Hal ini akan menyebabkan kerusakan parah pada keanekaragaman hayati dan layanan ekosistem penting seperti material, air dan energi yang kita gunakan.
Dampak cara kita mengelola lahan terhadap perubahan iklim juga sangat besar. Tanah mengandung bahan-bahan organik yang berfungsi sebagai penyimpan karbon dalam jumlah besar. Bahan-bahan organik ini juga berfungsi sebagai pengikat nutrisi yang diperlukan tanaman untuk tumbuh dan memungkinkan tanah meyerap air hujan.
Sejak abad ke-19, sekitar 60% karbon yang tersimpan di tanah dan tanaman hilang akibat perubahan penggunaan lahan, seperti untuk lahan pertanian dan pemukiman penduduk.
Tanah di dunia sedalam satu meter, diperkirakan menyimpan 2.200 Gigaton atau 2.200 miliar ton karbon – lebih banyak dibanding jumlah karbon yang tersimpan di atmosfer.
Jika cara pengelolaan lahan tradisional berlanjut, karbon-karbon ini akan terlepas ke atmosfer yang akan memerparah pemanasan global yang diakibatkan oleh pembakaran bahan bakar fossil.

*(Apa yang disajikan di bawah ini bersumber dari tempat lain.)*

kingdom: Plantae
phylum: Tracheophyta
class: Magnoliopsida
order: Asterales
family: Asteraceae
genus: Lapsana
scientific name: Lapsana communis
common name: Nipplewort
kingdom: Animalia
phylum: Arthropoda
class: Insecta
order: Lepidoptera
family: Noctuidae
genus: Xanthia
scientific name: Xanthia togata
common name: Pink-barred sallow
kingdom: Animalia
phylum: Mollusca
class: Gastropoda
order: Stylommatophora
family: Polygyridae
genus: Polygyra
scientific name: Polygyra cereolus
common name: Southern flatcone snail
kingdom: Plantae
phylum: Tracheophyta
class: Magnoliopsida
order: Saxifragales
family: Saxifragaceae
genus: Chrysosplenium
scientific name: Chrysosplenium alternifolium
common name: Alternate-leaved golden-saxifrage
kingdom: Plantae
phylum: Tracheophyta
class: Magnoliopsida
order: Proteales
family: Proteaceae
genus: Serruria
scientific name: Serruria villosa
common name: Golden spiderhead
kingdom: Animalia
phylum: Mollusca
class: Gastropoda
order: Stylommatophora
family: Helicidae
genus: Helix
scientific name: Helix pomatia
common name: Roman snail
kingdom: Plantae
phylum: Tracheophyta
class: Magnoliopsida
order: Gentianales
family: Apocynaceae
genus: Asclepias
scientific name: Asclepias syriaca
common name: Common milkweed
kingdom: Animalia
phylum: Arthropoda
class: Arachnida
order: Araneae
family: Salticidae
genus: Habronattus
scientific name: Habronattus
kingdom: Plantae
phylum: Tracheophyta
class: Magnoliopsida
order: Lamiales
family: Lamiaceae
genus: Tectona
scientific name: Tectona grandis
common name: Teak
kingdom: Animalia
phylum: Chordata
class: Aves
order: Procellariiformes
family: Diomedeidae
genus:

Kerusakan pada lahan-lahan gambut saat ini memroduksi lebih dari 2 Gt emisi karbon dioksida (CO2) per tahun – setara dengan 6% emisi gas rumah kaca yang diproduksi oleh manusia. Dan tingkat kerusakan lahan gambut saat ini 20 kali lipat lebih cepat dibangkit kapasitas lahan gambut untuk menyimpannya.
Buku tahunan yang diluncurkan empat bulan sebelum Pertemuan Rio+20 ini juga membahas tantangan besar untuk menon-aktifkan Pembangkit Listrik Tenaga Nuklir (PLTN) yang sudah berakhir masa pakainya.
Dalam sepuluh tahun ke depan, jumlah PLTN diperkirakan akan bertambah 80 unit. Pada saat yang sama, PLTN generasi pertama juga akan berakhir masa pakainya.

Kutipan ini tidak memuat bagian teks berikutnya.